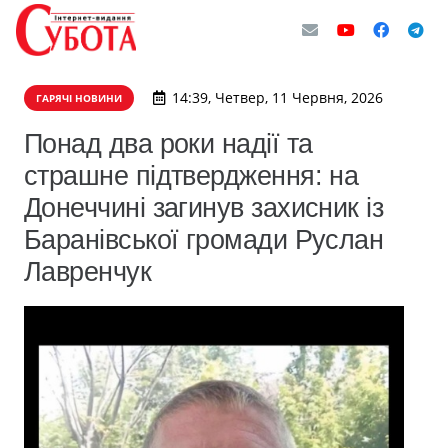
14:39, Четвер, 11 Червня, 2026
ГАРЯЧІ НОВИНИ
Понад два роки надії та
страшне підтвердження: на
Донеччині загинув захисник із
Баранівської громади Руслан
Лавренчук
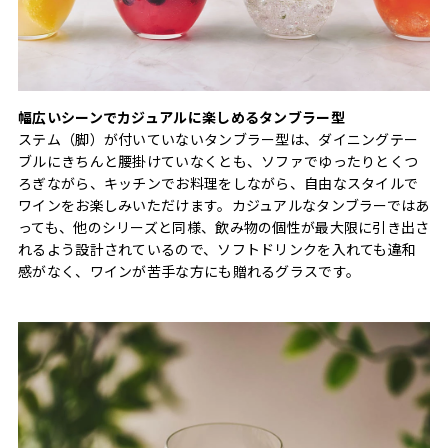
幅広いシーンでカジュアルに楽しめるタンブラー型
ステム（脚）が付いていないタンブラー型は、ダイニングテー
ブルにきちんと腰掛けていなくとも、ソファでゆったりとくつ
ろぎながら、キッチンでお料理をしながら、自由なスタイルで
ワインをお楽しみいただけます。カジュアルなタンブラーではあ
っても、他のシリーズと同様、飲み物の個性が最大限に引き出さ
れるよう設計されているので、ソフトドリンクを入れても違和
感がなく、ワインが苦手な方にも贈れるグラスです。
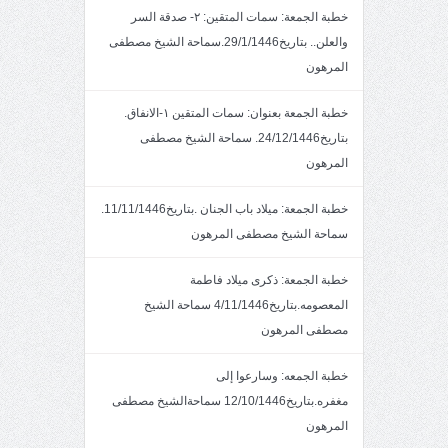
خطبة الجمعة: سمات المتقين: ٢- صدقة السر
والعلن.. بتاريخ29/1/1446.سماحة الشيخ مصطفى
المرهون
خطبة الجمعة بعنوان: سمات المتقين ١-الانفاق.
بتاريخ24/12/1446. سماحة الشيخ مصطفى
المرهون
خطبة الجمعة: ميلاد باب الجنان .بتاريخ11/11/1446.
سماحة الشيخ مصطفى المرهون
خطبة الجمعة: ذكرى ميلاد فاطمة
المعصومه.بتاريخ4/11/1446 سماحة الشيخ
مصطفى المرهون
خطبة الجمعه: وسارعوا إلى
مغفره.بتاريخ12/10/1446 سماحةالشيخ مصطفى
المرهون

» Job: Copy every one of the lines above word for word, omitting the pictures.

» Result:
14:39, Четвер, 11 Червня, 2026
ГАРЯЧІ НОВИНИ
Понад два роки надії та
страшне підтвердження: на
Донеччині загинув захисник із
Баранівської громади Руслан
Лавренчук
幅広いシーンでカジュアルに楽しめるタンブラー型
ステム（脚）が付いていないタンブラー型は、ダイニングテー
ブルにきちんと腰掛けていなくとも、ソファでゆったりとくつ
ろぎながら、キッチンでお料理をしながら、自由なスタイルで
ワインをお楽しみいただけます。カジュアルなタンブラーではあ
っても、他のシリーズと同様、飲み物の個性が最大限に引き出さ
れるよう設計されているので、ソフトドリンクを入れても違和
感がなく、ワインが苦手な方にも贈れるグラスです。
خطبة الجمعة: سمات المتقين: ٢- صدقة السر
والعلن.. بتاريخ29/1/1446.سماحة الشيخ مصطفى
المرهون
خطبة الجمعة بعنوان: سمات المتقين ١-الانفاق.
بتاريخ24/12/1446. سماحة الشيخ مصطفى
المرهون
خطبة الجمعة: ميلاد باب الجنان .بتاريخ11/11/1446.
سماحة الشيخ مصطفى المرهون
خطبة الجمعة: ذكرى ميلاد فاطمة
المعصومه.بتاريخ4/11/1446 سماحة الشيخ
مصطفى المرهون
خطبة الجمعه: وسارعوا إلى
مغفره.بتاريخ12/10/1446 سماحةالشيخ مصطفى
المرهون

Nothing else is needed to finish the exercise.